▸ Erforderliche Arbeiten:
a) Beantworte bitte drei Fragen zum Beschluss:
(i) Welches Gericht hat laut Verfahrensgang in der Vorinstanz entschieden?
(ii) Welchen Zweck haben die §§ 111 f. BetrVG laut Leitsatz nicht?
(iii) Wird die Rechtsbeschwerde laut Tenor zugelassen?
b) Liste alle mit Worten benannten Abschnittsüberschriften auf, die der Beschluss enthält.
c) Gib den Beschluss von „Die Beteiligten streiten“ bis „ihrer vorläufigen Durchführung.“ erneut wieder und tausche dabei „Arbeitnehmers“ gegen „Mitarbeiters“.

▸ Auszug zum Lesen:
══════════

Entscheidungsstichwort (Thema)
Zustimmungsersetzung zur Einstellung eines Arbeitnehmers bei fehlendem Abschluss der Verhandlungen über Betriebsänderung
Leitsatz (amtlich)
Der Betriebsrat kann die Zustimmung zu einer Einstellung nicht mit der Begründung verweigern, diese verstoße gegen §§ 111 f. BetrVG, wenn sie im Rahmen einer Betriebsänderung durchgeführt wird und die Verhandlungen über den Interessenausgleich noch nicht abgeschlossen sind. Die §§ 111 f. BetrVG haben nicht den Zweck, Einstellungen zu verhindern.
Normenkette
BetrVG §§ 99-100, 111, 99 Abs. 1, 2 Nrn. 1-3, Abs. 3 S. 1, Abs. 4, § 111 S. 1, § 112 Abs. 2, § 113 Abs. 3; EGRL 14/2002 Art. 8 Abs. 2 Fassung: 2002-03-11
Verfahrensgang
ArbG München (Entscheidung vom 05.02.2013; Aktenzeichen 17 BV 246/12) |
Tenor
1. Die Beschwerde des Betriebsrats gegen den Beschluss des Arbeitsgerichts München vom 5.02.2013 - 17 BV 246/12 - wird zurückgewiesen.
2. Die Rechtsbeschwerde wird nicht zugelassen.
Gründe
I.
Die Beteiligten streiten über die Ersetzung der Zustimmung des Betriebsrats (Beteiligter zu 2) zur Einstellung eines Arbeitnehmers sowie über die Erforderlichkeit ihrer vorläufigen Durchführung.

══════════

▸ Gezeigte Datensätze:

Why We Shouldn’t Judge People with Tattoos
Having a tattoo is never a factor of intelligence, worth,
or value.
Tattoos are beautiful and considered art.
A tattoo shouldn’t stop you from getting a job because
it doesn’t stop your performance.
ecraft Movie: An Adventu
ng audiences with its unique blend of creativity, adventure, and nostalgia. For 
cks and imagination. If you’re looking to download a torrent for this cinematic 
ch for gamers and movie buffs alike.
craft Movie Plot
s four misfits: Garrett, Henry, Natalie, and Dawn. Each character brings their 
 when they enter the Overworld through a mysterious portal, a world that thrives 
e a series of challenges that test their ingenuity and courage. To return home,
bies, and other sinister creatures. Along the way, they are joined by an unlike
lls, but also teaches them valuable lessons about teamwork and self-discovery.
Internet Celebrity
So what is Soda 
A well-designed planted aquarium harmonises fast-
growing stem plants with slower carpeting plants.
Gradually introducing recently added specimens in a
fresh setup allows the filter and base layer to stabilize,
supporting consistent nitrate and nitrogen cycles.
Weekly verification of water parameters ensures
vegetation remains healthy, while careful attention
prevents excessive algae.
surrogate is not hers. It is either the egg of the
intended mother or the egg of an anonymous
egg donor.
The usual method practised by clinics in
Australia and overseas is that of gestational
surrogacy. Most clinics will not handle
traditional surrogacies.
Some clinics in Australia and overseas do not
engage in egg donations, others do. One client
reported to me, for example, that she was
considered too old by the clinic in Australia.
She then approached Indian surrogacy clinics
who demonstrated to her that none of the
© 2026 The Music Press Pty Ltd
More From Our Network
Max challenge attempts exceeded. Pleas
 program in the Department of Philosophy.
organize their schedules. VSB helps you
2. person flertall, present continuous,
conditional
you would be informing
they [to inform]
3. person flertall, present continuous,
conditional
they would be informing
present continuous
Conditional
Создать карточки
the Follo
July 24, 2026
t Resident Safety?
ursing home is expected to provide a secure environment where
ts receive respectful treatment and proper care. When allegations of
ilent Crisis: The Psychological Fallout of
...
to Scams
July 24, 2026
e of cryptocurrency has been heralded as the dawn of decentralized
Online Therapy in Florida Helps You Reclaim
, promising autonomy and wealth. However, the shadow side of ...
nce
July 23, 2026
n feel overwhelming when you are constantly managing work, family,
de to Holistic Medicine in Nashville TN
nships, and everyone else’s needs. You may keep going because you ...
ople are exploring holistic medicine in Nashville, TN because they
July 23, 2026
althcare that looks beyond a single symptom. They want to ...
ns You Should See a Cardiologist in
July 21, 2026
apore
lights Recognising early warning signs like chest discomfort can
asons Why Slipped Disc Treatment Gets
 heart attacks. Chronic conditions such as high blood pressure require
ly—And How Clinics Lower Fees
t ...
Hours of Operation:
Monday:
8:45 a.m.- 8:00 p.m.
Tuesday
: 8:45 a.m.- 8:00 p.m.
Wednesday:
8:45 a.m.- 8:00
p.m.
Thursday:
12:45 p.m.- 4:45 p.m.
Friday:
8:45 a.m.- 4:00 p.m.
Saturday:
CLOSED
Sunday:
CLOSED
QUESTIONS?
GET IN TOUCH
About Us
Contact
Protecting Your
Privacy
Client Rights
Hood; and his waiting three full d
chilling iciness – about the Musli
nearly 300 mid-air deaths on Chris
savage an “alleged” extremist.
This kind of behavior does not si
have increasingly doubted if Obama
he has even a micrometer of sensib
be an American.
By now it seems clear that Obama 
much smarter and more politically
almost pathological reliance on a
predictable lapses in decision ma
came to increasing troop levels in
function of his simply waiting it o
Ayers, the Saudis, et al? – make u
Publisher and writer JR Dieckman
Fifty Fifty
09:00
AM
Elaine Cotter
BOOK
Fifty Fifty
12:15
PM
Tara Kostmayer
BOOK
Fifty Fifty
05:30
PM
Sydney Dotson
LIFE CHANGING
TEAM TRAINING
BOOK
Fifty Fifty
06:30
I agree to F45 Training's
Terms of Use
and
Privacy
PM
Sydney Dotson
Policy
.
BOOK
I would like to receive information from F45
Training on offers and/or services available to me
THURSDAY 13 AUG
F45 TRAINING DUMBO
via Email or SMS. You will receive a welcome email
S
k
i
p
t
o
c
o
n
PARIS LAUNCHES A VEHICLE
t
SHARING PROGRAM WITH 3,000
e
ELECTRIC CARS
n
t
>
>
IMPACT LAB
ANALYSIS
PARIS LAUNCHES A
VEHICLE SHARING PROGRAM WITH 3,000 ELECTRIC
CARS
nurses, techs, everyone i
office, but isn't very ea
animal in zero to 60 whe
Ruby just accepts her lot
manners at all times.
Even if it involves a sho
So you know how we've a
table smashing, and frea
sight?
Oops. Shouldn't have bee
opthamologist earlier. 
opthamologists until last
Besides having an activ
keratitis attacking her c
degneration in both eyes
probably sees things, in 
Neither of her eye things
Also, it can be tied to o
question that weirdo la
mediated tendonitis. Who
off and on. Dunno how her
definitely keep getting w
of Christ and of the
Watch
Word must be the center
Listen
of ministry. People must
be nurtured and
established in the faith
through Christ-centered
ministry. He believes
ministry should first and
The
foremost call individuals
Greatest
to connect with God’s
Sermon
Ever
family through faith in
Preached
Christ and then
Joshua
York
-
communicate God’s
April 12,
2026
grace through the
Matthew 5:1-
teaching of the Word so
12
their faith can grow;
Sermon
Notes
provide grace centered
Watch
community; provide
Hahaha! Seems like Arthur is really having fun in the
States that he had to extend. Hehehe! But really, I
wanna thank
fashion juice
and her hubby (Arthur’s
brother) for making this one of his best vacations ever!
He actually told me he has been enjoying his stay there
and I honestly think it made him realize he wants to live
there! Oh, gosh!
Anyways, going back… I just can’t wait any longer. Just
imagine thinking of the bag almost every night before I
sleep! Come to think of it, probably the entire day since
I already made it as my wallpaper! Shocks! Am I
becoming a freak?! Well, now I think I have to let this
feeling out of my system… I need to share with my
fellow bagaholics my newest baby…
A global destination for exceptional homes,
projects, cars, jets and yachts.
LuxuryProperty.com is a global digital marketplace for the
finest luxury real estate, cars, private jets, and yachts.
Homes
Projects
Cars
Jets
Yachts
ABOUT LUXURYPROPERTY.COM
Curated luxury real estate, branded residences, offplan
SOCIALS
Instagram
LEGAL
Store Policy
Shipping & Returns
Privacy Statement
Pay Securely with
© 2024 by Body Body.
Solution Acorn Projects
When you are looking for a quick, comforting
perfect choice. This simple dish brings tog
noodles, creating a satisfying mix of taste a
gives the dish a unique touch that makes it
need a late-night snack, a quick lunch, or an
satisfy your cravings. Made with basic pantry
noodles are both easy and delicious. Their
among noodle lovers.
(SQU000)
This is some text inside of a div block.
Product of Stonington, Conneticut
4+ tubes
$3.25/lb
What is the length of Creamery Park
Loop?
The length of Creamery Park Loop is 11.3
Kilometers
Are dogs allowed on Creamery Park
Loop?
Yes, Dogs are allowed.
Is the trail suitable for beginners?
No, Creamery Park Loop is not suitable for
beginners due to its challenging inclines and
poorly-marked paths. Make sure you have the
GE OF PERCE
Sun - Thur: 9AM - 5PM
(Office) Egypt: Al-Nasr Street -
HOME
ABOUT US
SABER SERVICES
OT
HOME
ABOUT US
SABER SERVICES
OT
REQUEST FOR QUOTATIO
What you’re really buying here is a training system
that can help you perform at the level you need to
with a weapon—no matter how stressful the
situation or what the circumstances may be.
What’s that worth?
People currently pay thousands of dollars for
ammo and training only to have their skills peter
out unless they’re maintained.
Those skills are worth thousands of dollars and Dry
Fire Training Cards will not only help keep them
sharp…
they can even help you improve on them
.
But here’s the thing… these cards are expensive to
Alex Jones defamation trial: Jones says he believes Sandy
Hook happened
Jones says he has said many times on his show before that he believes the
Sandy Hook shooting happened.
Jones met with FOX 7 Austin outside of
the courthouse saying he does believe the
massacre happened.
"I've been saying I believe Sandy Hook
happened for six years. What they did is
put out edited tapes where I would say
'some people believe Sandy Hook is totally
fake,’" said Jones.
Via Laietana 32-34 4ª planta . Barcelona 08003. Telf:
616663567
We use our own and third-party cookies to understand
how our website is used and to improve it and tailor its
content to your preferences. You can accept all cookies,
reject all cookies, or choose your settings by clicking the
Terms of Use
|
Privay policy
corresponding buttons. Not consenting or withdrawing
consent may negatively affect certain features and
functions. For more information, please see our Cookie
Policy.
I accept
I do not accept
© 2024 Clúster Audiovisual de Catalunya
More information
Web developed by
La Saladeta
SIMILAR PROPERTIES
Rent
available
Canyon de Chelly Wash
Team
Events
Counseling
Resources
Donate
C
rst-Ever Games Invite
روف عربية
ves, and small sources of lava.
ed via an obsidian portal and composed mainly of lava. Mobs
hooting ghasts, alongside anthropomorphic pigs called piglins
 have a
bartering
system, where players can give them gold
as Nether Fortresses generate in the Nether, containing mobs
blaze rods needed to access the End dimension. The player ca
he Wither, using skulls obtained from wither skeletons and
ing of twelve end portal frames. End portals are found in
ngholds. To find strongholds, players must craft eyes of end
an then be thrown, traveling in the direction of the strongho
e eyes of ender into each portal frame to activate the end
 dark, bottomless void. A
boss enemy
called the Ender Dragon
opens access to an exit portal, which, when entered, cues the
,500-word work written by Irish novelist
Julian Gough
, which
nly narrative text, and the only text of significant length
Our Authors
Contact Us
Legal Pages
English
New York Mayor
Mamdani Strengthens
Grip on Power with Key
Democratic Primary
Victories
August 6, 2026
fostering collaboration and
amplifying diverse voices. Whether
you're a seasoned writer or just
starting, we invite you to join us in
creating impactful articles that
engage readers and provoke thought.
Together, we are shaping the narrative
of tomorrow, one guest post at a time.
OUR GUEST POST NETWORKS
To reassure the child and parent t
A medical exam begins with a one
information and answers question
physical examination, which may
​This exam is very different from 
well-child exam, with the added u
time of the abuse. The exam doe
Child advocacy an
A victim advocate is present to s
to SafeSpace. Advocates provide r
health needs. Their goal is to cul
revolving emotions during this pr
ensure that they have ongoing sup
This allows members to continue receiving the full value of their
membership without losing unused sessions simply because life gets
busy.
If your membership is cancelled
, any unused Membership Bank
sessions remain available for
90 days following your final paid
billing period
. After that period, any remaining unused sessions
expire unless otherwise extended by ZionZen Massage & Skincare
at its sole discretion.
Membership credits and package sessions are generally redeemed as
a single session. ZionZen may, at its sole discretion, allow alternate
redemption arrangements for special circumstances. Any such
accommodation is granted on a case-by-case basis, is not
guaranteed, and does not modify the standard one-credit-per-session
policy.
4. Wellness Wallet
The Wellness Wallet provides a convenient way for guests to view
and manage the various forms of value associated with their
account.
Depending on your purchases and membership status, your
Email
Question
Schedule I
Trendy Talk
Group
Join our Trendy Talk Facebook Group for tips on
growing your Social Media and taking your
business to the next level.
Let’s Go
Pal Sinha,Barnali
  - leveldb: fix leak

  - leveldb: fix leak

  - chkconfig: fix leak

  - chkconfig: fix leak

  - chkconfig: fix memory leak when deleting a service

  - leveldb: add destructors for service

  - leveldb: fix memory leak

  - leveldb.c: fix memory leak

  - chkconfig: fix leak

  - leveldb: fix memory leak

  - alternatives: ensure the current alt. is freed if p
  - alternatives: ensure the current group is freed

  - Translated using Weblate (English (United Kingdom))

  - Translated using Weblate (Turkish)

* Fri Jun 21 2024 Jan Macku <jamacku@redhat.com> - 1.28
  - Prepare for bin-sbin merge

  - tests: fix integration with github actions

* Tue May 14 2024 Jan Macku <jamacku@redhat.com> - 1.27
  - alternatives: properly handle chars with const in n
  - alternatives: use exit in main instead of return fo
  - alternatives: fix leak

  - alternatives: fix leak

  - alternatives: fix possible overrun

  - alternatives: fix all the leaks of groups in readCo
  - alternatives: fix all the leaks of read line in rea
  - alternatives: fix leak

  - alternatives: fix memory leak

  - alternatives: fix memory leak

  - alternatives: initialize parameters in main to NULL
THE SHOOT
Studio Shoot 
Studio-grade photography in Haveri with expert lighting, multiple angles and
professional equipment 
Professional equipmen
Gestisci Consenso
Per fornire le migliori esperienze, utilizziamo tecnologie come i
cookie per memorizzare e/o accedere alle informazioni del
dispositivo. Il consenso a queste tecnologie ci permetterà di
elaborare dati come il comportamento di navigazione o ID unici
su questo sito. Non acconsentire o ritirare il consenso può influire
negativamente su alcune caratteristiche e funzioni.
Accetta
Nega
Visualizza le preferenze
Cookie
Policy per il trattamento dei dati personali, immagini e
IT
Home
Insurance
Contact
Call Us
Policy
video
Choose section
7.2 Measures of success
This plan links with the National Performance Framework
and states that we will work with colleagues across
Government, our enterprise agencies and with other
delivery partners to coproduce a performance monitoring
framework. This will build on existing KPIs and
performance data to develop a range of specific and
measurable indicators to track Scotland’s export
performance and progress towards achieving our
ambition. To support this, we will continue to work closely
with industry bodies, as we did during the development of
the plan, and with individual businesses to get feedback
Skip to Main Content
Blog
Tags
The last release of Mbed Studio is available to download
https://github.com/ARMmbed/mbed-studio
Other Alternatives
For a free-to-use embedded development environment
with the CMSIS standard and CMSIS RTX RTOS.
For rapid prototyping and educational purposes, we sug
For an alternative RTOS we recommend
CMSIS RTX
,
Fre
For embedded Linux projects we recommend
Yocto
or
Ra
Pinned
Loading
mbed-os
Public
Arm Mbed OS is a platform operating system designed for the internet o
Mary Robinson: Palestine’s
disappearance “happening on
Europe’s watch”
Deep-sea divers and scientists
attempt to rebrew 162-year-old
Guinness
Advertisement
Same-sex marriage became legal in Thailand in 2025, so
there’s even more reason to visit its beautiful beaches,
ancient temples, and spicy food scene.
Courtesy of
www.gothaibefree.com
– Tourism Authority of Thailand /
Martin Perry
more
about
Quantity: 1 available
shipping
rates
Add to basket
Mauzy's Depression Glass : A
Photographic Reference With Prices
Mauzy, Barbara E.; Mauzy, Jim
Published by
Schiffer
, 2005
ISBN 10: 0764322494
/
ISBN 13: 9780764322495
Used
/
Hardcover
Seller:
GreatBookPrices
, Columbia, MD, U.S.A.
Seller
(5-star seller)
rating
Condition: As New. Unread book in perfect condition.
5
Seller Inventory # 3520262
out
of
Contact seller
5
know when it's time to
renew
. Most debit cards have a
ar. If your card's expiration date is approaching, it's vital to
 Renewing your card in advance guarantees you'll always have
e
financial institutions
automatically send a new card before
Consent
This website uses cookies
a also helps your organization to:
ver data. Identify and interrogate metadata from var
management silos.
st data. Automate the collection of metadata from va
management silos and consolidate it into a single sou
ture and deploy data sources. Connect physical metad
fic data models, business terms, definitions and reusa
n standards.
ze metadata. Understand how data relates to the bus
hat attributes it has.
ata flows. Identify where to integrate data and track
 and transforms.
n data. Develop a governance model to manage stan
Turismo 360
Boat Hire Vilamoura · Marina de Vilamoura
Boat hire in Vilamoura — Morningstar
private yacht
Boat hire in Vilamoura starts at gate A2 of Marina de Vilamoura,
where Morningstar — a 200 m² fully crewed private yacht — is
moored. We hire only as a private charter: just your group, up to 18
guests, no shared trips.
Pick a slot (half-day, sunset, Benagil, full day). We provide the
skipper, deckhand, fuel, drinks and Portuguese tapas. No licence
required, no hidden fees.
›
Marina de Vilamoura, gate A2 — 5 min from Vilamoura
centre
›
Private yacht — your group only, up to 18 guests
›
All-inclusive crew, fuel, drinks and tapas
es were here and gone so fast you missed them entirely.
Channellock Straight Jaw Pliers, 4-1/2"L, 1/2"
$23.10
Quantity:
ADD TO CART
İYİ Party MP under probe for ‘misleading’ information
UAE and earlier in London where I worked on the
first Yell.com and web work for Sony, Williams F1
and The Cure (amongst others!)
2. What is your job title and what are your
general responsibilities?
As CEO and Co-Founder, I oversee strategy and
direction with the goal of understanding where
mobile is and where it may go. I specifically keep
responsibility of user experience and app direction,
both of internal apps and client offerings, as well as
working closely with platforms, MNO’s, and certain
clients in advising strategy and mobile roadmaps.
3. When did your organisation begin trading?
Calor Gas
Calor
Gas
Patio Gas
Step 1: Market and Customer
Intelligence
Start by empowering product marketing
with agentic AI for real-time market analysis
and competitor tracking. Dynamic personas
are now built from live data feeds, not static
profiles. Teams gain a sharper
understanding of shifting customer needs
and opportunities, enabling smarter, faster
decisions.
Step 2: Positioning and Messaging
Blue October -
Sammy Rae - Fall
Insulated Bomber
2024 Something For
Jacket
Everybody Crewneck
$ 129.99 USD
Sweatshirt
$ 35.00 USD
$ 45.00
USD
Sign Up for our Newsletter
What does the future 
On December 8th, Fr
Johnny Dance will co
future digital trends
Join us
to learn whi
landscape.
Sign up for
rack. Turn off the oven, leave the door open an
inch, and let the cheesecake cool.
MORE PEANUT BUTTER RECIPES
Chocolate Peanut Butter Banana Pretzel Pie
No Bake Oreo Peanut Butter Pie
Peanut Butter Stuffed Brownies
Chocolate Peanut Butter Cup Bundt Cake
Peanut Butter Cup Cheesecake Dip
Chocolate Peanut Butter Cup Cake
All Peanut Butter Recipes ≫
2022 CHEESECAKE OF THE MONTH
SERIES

══════════

▸ Gelöste Aufgaben:
a)
(i) Das Arbeitsgericht München
(ii) Einstellungen zu verhindern
(iii) Nein, sie wird nicht zugelassen.

b)
Entscheidungsstichwort (Thema)
Leitsatz (amtlich)
Normenkette
Verfahrensgang
Tenor
Gründe

c)
Die Beteiligten streiten über die Ersetzung der Zustimmung des Betriebsrats (Beteiligter zu 2) zur Einstellung eines Mitarbeiters sowie über die Erforderlichkeit ihrer vorläufigen Durchführung.